A solution that is technically impressive but socially unavailable is not an advancement of anything that matters.

Why this matters for the Applied AI Society

AAS exists to empower leaders to apply the world's most advanced AI technologies responsibly to strengthen their businesses, communities, and humanity's collective future. The phrase "humanity's collective future" is not ornamental. It is a commitment to humanity broadly, not to the subset of humanity that already has early access.

This stance is locked into the Applied AI Canon as Tenet XII: "Raise the floor, not just the ceiling." At the team scale, this is Raise the Floor. At the humanity scale, this is inclusive technological advancement.

The K-shaped economy thesis makes the stakes concrete. AI is splitting the world into hyperagents (humans amplified by AI) and everyone else. Without deliberate inclusion work, the split becomes permanent and global. AAS's entire operating model (free public docs, open-source playbooks, hyperlocal chapters, a talent pipeline that routes practitioners into underserved communities) is a bet that the split is still mutable.

What it looks like in practice

  • Literacy as a public good. The public docs are free. The Supersuit Up workshop playbook is open source. Chapter leaders and universities run derivative courses in their own communities without permission or license fees. Nothing is gatekept.
  • Hyperlocal over centralized. Applied AI Society runs through local chapters, not through one centralized product. The chapter model is deliberately lightweight so a student group, a community leader, or a church can stand one up without needing resources only wealthy cities have.
  • Portable tooling over lock-in. We teach the harness, not the wrapper. We build on portable, sovereign foundations so that practitioners in low-resource contexts are not dependent on subscription economies they cannot afford.
  • Design for the edge case. Curriculum must work in low-bandwidth contexts, on older hardware, across languages, and for people who are not already AI-fluent. If it only works for practitioners in Austin or LA, it is not actually inclusive.
  • Partnership with inclusion-first institutions. We align with global organizations doing this work at scale and learn from their frameworks.

Credit where due: AIFOD

Language matters. We adopted "inclusive technological advancement" as a named value after encountering the work of the AI for Developing Countries Forum (AIFOD), a Vienna-based NGO with 6,000+ members across 150+ countries, dedicated to ensuring AI serves as a catalyst for sustainable development, inclusivity, and social equity in developing nations.

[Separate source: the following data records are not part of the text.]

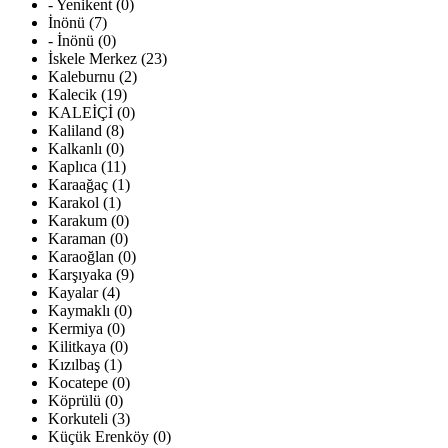
- Yenikent (0)
İnönü (7)
- İnönü (0)
İskele Merkez (23)
Kaleburnu (2)
Kalecik (19)
KALEİÇİ (0)
Kaliland (8)
Kalkanlı (0)
Kaplıca (11)
Karaağaç (1)
Karakol (1)
Karakum (0)
Karaman (0)
Karaoğlan (0)
Karşıyaka (9)
Kayalar (4)
Kaymaklı (0)
Kermiya (0)
Kilitkaya (0)
Kızılbaş (1)
Kocatepe (0)
Köprülü (0)
Korkuteli (3)
Küçük Erenköy (0)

AIFOD operates at a different scale than AAS. They are a global policy and convening forum aligned with the United Nations Sustainable Development Goals, hosting summits at UN offices in Geneva and Vienna and running initiatives like AIFOD AID (AI as an engine for development), AIFOD IRB (independent research and review across industries), and AIFOD FAIR (certification frameworks built by communities for communities). They also explicitly reframe the goal as moving developing nations from "AI consumers to creators."

AAS sits downstream of that work. We are the practitioner-scale infrastructure that puts applied AI literacy in the hands of people who would otherwise be left behind. Where AIFOD advocates, convenes, and sets standards at the forum level, AAS trains, equips, and deploys at the community level. Both are needed. The language of "inclusive technological advancement" is AIFOD's contribution to the shared vocabulary. We adopt it gratefully.

The uncomfortable implication

Any practitioner, business owner, or investor optimizing purely for the already-advantaged is participating in the split, whether they name it that way or not. Inclusive technological advancement is not a soft value statement. It is a structural test. If the work you are doing is only accessible to the top 10% of the economy, you are building the ceiling, not the floor.

AAS's bet is that the people who pass this test will outperform the people who do not, because the winners of the next decade will be the ones who built on the widest foundation.